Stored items
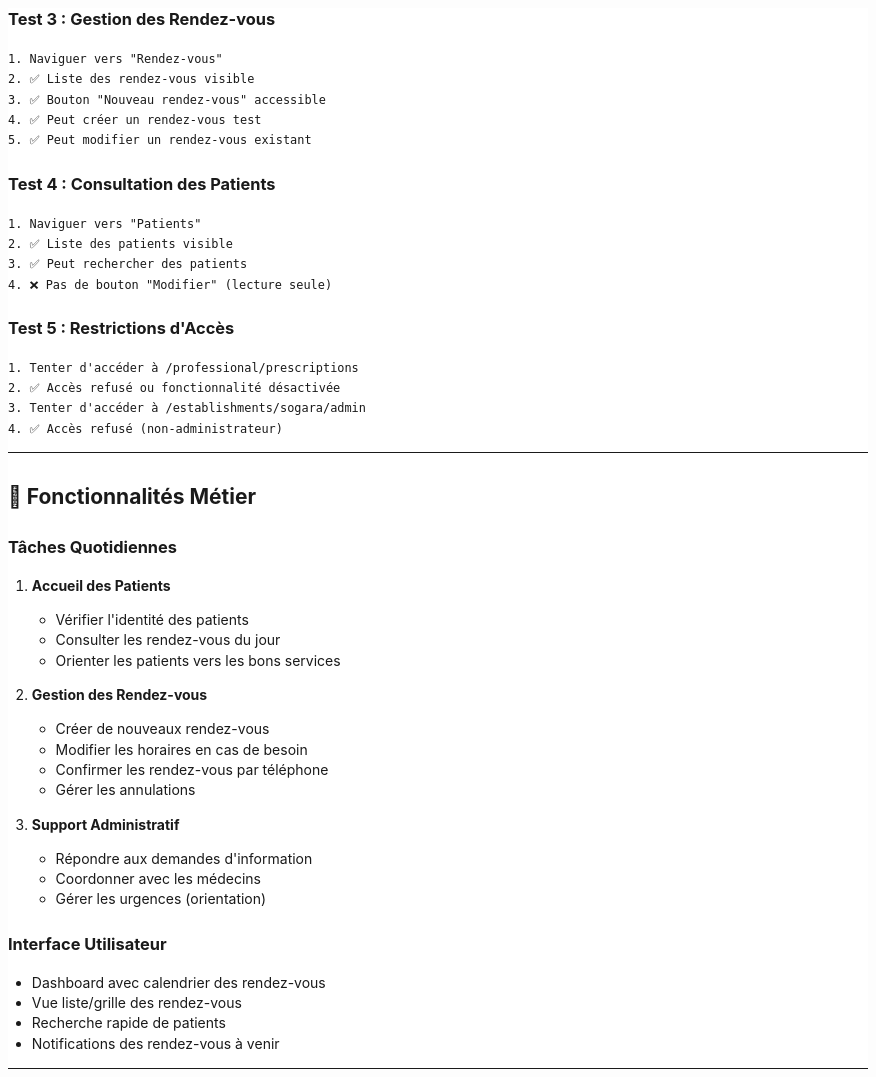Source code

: ### Test 3 : Gestion des Rendez-vous
```
1. Naviguer vers "Rendez-vous"
2. ✅ Liste des rendez-vous visible
3. ✅ Bouton "Nouveau rendez-vous" accessible
4. ✅ Peut créer un rendez-vous test
5. ✅ Peut modifier un rendez-vous existant
```

### Test 4 : Consultation des Patients
```
1. Naviguer vers "Patients"
2. ✅ Liste des patients visible
3. ✅ Peut rechercher des patients
4. ❌ Pas de bouton "Modifier" (lecture seule)
```

### Test 5 : Restrictions d'Accès
```
1. Tenter d'accéder à /professional/prescriptions
2. ✅ Accès refusé ou fonctionnalité désactivée
3. Tenter d'accéder à /establishments/sogara/admin
4. ✅ Accès refusé (non-administrateur)
```

---

## 🎯 Fonctionnalités Métier

### Tâches Quotidiennes
1. **Accueil des Patients**
   - Vérifier l'identité des patients
   - Consulter les rendez-vous du jour
   - Orienter les patients vers les bons services

2. **Gestion des Rendez-vous**
   - Créer de nouveaux rendez-vous
   - Modifier les horaires en cas de besoin
   - Confirmer les rendez-vous par téléphone
   - Gérer les annulations

3. **Support Administratif**
   - Répondre aux demandes d'information
   - Coordonner avec les médecins
   - Gérer les urgences (orientation)

### Interface Utilisateur
- Dashboard avec calendrier des rendez-vous
- Vue liste/grille des rendez-vous
- Recherche rapide de patients
- Notifications des rendez-vous à venir

---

▸ **Work request**: Could you print all the entries exactly as they stand, with the pictures left out?

▸ **Solution**:
Source code

: ### Test 3 : Gestion des Rendez-vous
```
1. Naviguer vers "Rendez-vous"
2. ✅ Liste des rendez-vous visible
3. ✅ Bouton "Nouveau rendez-vous" accessible
4. ✅ Peut créer un rendez-vous test
5. ✅ Peut modifier un rendez-vous existant
```

### Test 4 : Consultation des Patients
```
1. Naviguer vers "Patients"
2. ✅ Liste des patients visible
3. ✅ Peut rechercher des patients
4. ❌ Pas de bouton "Modifier" (lecture seule)
```

### Test 5 : Restrictions d'Accès
```
1. Tenter d'accéder à /professional/prescriptions
2. ✅ Accès refusé ou fonctionnalité désactivée
3. Tenter d'accéder à /establishments/sogara/admin
4. ✅ Accès refusé (non-administrateur)
```

---

## 🎯 Fonctionnalités Métier

### Tâches Quotidiennes
1. **Accueil des Patients**
   - Vérifier l'identité des patients
   - Consulter les rendez-vous du jour
   - Orienter les patients vers les bons services

2. **Gestion des Rendez-vous**
   - Créer de nouveaux rendez-vous
   - Modifier les horaires en cas de besoin
   - Confirmer les rendez-vous par téléphone
   - Gérer les annulations

3. **Support Administratif**
   - Répondre aux demandes d'information
   - Coordonner avec les médecins
   - Gérer les urgences (orientation)

### Interface Utilisateur
- Dashboard avec calendrier des rendez-vous
- Vue liste/grille des rendez-vous
- Recherche rapide de patients
- Notifications des rendez-vous à venir

---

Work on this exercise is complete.